Extracted page text data>

■ ■ ■ ■ ■ ■ ■

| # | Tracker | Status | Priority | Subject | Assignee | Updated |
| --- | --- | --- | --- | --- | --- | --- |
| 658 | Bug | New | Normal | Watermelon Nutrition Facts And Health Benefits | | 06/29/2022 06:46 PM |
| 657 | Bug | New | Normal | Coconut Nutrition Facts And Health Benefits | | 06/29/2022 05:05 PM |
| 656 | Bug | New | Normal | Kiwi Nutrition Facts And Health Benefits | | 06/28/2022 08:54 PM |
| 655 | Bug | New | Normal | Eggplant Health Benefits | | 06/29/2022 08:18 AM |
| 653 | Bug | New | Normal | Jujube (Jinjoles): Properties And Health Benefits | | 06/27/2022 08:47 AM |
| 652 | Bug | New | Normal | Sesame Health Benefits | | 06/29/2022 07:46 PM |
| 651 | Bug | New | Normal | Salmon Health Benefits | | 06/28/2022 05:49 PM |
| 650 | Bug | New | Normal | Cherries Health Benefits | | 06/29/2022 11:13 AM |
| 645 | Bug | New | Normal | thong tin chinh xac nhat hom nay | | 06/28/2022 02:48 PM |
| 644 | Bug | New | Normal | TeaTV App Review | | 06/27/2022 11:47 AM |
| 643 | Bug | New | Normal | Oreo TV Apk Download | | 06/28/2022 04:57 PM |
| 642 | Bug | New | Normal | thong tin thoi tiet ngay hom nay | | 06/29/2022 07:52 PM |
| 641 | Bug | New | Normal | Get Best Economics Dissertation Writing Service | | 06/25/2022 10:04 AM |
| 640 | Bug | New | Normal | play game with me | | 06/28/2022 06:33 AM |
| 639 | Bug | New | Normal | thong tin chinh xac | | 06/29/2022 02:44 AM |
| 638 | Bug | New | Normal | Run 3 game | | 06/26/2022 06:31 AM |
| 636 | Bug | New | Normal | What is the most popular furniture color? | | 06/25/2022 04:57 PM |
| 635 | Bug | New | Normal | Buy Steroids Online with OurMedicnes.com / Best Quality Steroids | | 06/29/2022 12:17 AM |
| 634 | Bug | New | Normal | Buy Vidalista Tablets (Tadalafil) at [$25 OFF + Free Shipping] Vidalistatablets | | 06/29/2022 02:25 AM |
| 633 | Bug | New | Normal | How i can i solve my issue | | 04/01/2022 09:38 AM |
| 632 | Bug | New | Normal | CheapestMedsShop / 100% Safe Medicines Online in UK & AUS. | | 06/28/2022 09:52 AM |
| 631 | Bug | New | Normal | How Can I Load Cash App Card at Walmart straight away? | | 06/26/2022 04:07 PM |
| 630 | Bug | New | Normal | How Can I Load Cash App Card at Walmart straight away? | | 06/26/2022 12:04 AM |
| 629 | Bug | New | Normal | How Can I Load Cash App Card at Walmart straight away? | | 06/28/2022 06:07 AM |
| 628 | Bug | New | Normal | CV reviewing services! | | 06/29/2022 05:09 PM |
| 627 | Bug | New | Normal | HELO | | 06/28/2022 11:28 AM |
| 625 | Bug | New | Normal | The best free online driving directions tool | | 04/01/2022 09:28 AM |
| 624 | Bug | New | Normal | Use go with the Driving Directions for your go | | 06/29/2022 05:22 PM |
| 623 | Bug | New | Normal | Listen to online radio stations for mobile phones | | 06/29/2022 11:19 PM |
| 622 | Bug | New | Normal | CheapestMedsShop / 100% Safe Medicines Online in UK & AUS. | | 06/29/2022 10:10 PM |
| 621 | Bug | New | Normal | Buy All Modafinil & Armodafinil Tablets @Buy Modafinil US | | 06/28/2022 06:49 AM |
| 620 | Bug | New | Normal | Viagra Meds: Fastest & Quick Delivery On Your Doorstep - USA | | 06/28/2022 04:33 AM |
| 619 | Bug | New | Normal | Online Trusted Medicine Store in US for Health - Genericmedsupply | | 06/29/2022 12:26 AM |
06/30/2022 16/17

■ ■ ■ ■ ■ ■ ■

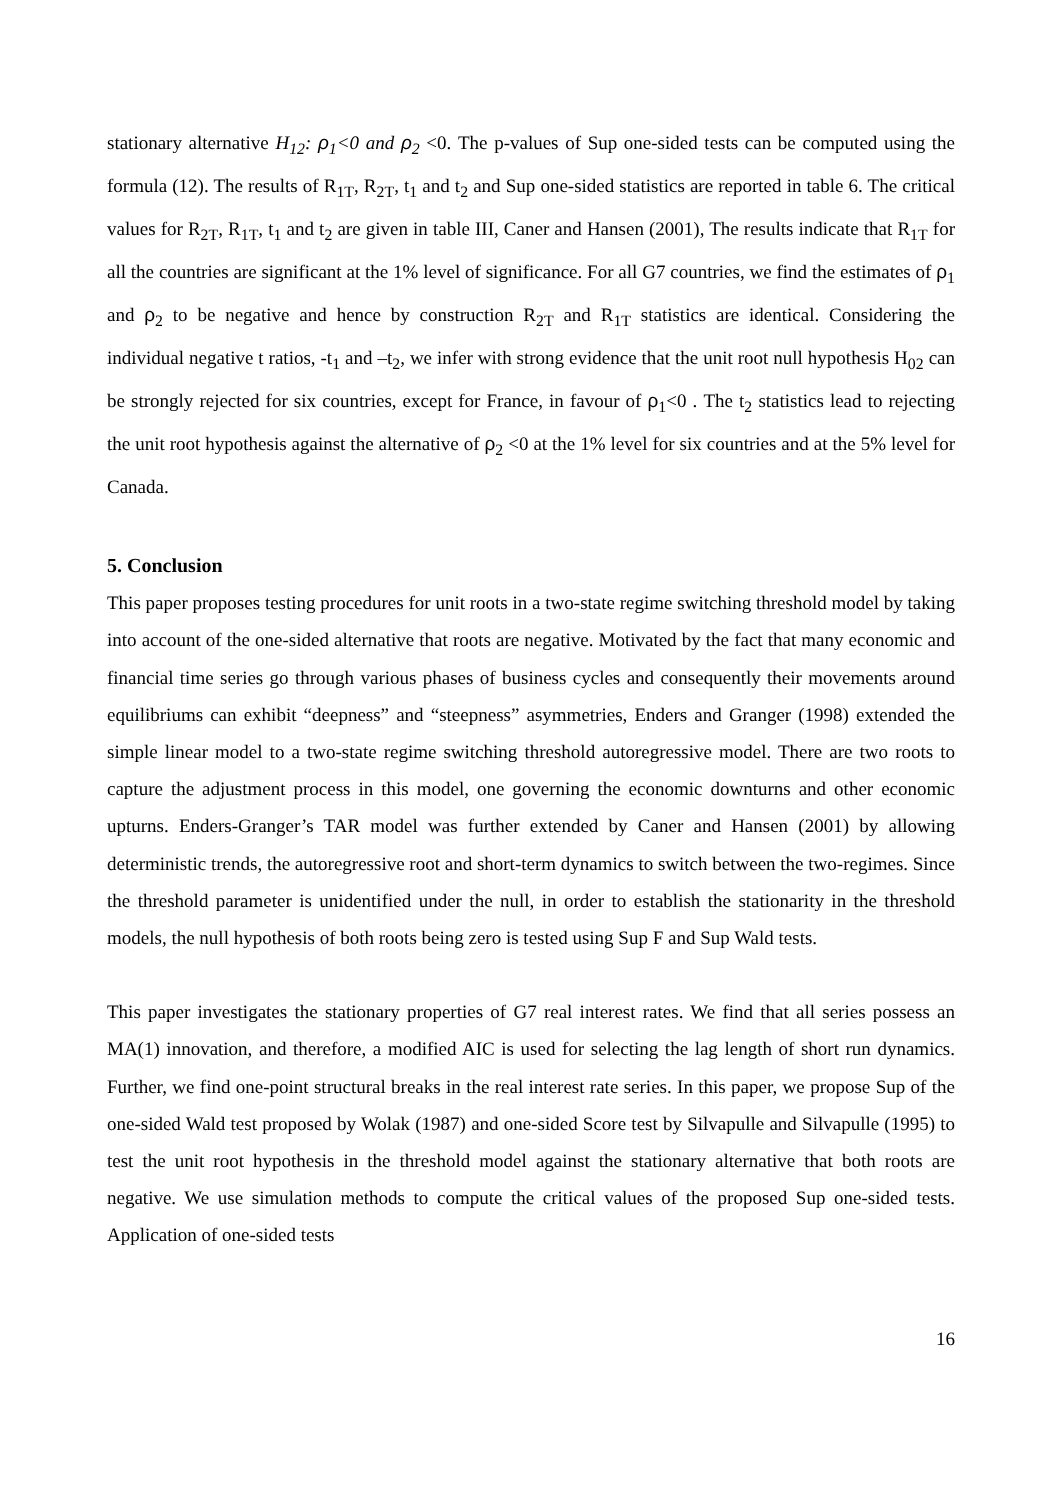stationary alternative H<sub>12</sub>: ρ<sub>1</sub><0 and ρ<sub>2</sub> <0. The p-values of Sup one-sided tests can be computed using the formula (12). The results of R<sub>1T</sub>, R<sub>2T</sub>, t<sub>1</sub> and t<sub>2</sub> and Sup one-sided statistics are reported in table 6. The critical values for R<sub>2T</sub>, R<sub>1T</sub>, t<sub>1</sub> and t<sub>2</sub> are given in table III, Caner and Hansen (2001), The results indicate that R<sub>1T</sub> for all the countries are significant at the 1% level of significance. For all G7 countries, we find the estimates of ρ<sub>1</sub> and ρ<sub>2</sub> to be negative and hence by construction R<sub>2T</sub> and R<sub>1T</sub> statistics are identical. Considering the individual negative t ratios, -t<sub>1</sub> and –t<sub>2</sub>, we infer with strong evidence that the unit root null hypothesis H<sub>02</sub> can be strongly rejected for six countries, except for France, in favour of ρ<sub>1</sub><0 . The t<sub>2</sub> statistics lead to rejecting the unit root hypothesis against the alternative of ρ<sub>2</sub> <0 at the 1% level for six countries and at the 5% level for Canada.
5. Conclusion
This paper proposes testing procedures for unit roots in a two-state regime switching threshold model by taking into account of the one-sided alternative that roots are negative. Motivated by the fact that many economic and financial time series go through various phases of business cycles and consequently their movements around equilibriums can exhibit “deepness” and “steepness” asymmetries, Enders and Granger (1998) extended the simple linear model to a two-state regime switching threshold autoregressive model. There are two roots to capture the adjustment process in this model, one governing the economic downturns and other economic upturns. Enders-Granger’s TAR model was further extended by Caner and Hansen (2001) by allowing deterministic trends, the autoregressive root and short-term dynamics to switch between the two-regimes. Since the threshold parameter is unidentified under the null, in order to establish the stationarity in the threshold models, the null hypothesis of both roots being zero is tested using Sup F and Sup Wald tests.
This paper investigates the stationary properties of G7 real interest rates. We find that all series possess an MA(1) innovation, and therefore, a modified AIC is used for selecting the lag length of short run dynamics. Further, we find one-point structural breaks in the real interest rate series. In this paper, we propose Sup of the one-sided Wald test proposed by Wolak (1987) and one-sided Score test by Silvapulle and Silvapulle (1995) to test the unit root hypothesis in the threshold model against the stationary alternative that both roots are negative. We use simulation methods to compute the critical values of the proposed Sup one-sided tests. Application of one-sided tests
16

■ ■ ■ ■ ■ ■ ■

Exercise description>
Working from the records above, find how many lines contain the string "Nutrition" and answer with the bare number.

Problem solution>
3